**Task statement**
Say nothing but the number of lines below in which the string "thumb" appears.

**Recorded information**
● ● ● ●

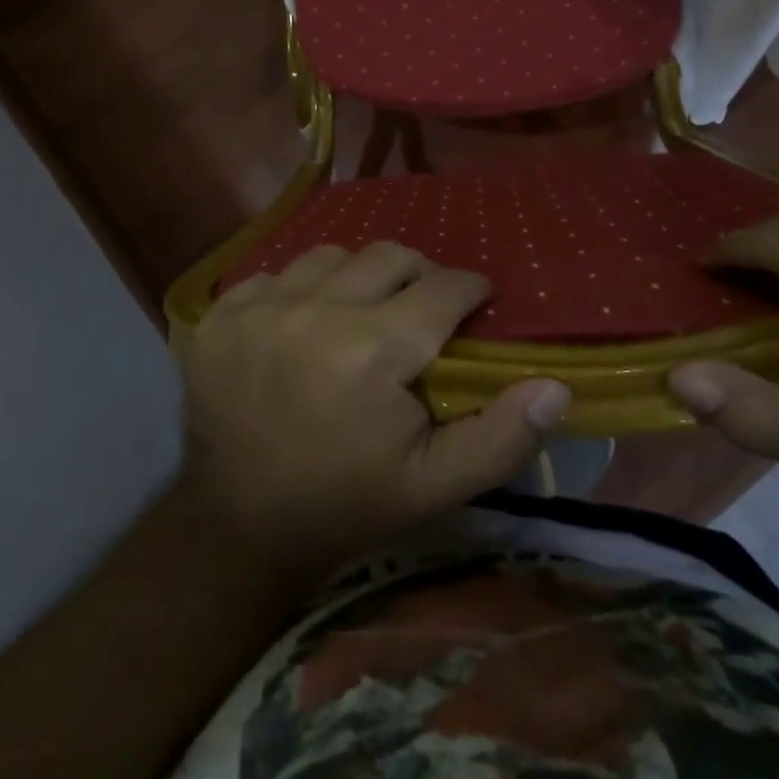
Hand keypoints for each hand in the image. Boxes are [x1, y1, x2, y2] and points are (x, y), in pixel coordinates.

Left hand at [176, 242, 572, 577]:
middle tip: (422, 310)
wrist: (238, 523)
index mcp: (374, 350)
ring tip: (362, 313)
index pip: (443, 287)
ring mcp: (262, 305)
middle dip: (419, 276)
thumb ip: (500, 436)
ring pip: (333, 255)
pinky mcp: (223, 311)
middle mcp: (317, 310)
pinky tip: (304, 324)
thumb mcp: (433, 486)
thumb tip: (556, 386)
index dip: (469, 290)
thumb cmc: (345, 502)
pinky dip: (302, 289)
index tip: (475, 303)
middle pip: (390, 255)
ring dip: (359, 277)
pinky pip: (279, 272)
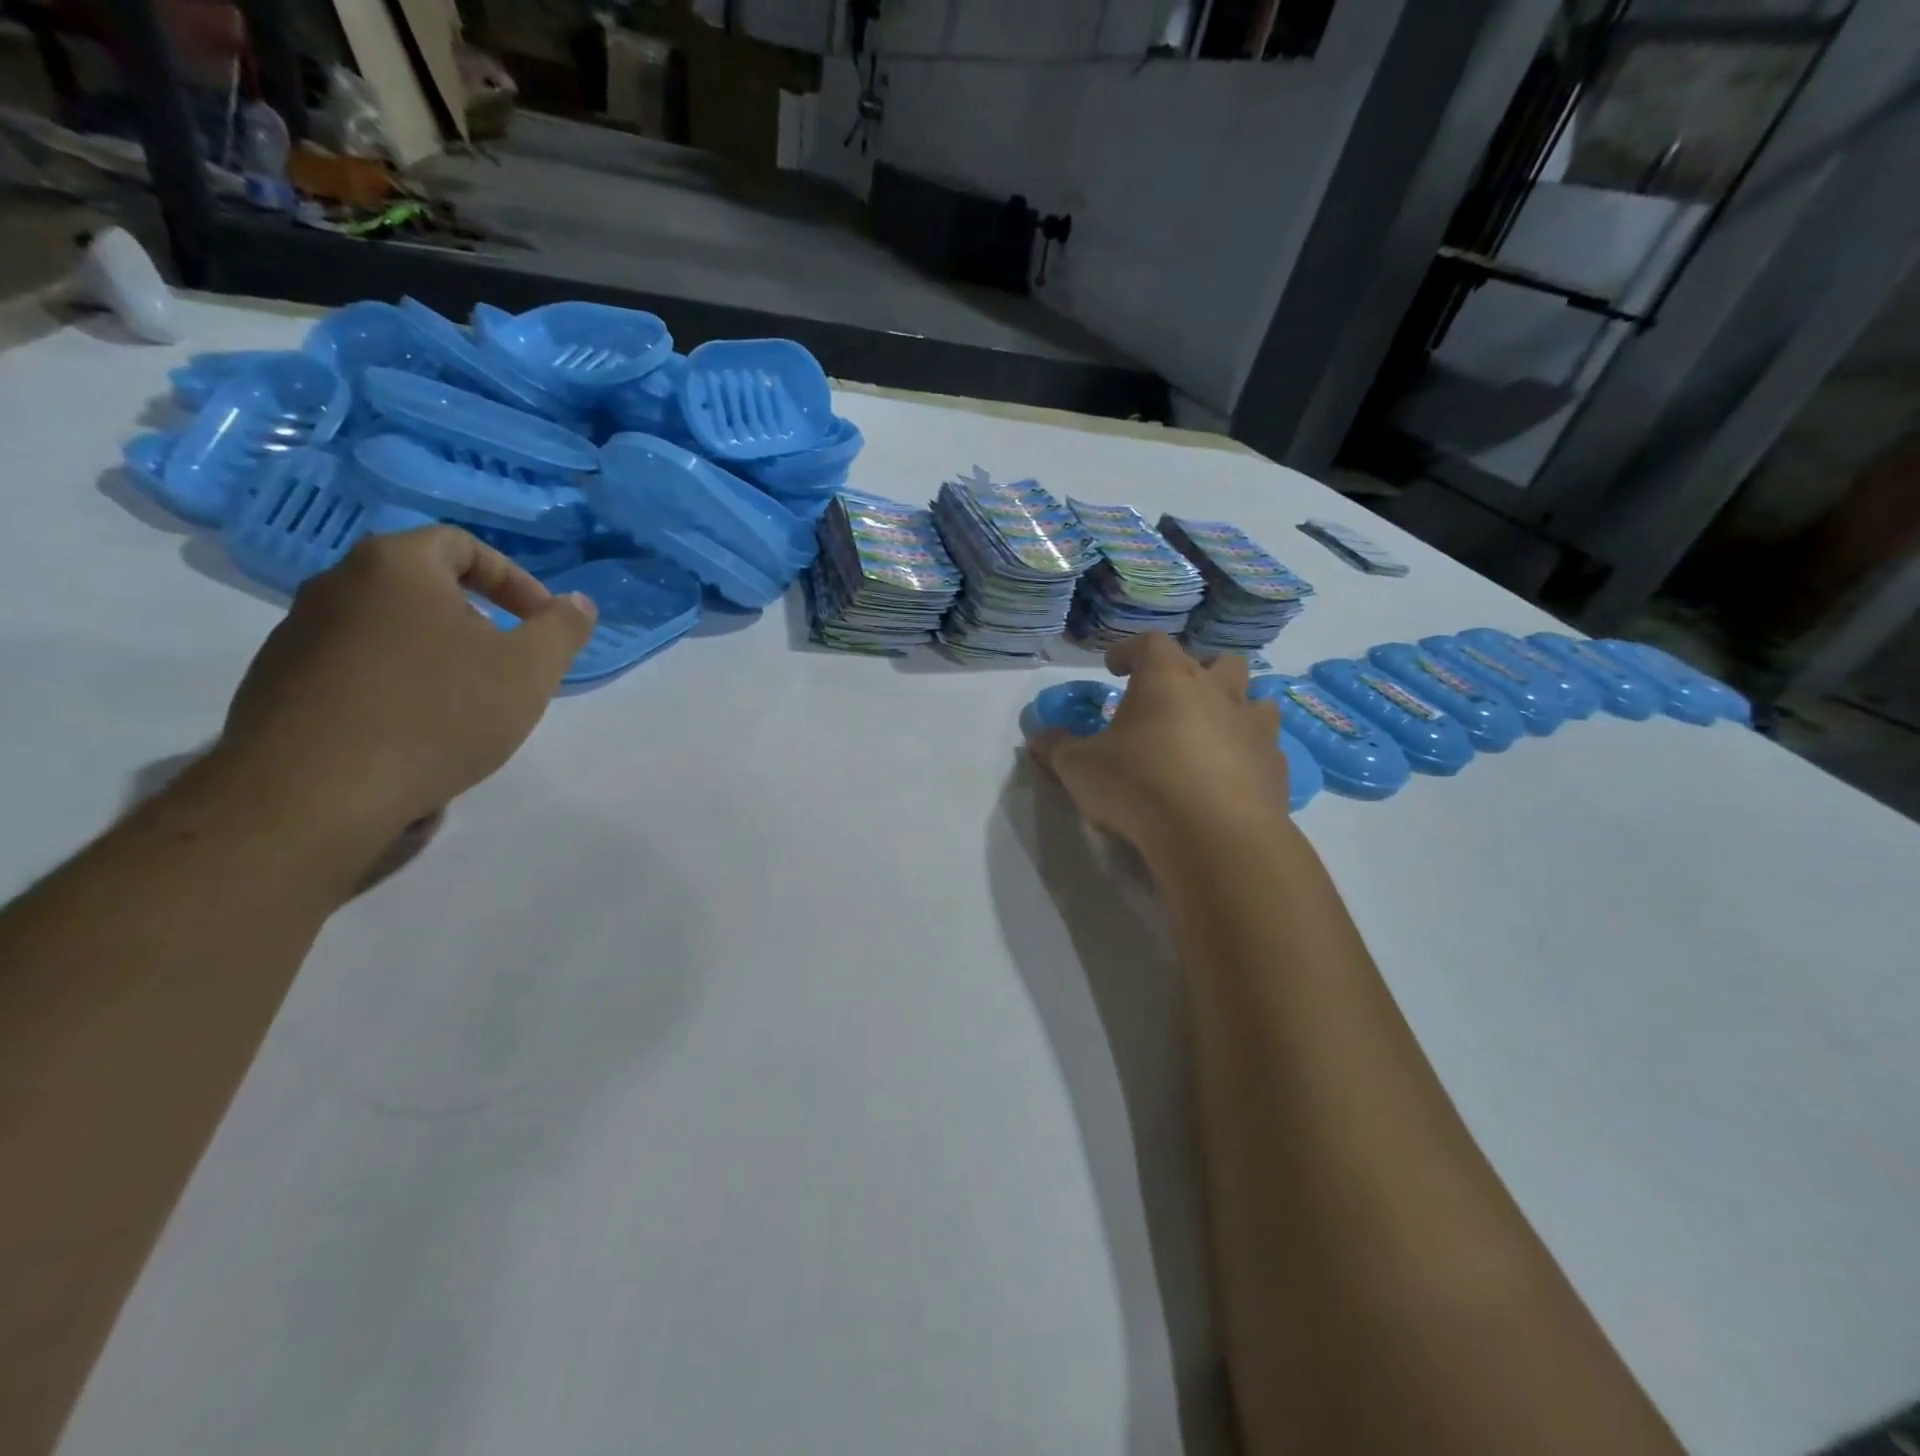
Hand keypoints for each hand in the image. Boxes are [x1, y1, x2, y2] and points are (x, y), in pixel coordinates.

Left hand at [216, 526, 596, 855]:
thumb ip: (562, 628)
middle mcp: (336, 586)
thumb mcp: (530, 670)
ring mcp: (297, 636)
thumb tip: (577, 603)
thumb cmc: (438, 713)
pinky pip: (358, 671)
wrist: (314, 793)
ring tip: (466, 709)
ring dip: (438, 659)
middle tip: (509, 667)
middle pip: (424, 588)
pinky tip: (416, 736)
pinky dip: (397, 689)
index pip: (461, 544)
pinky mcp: (277, 685)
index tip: (540, 623)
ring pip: (391, 632)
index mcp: (395, 566)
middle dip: (479, 624)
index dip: (514, 579)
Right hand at [1030, 632, 1290, 862]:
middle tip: (1172, 696)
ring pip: (1255, 698)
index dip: (1129, 650)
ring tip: (1209, 731)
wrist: (1215, 836)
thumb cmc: (1139, 785)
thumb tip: (1037, 739)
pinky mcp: (1275, 767)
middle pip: (1218, 660)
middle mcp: (1217, 691)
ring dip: (1233, 707)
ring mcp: (1253, 727)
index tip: (1113, 666)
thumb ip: (1057, 748)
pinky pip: (1264, 747)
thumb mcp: (1080, 767)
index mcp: (1168, 678)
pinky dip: (1247, 752)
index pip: (1150, 643)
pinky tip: (1229, 776)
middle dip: (1196, 670)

● ● ● ●

**Response below**
12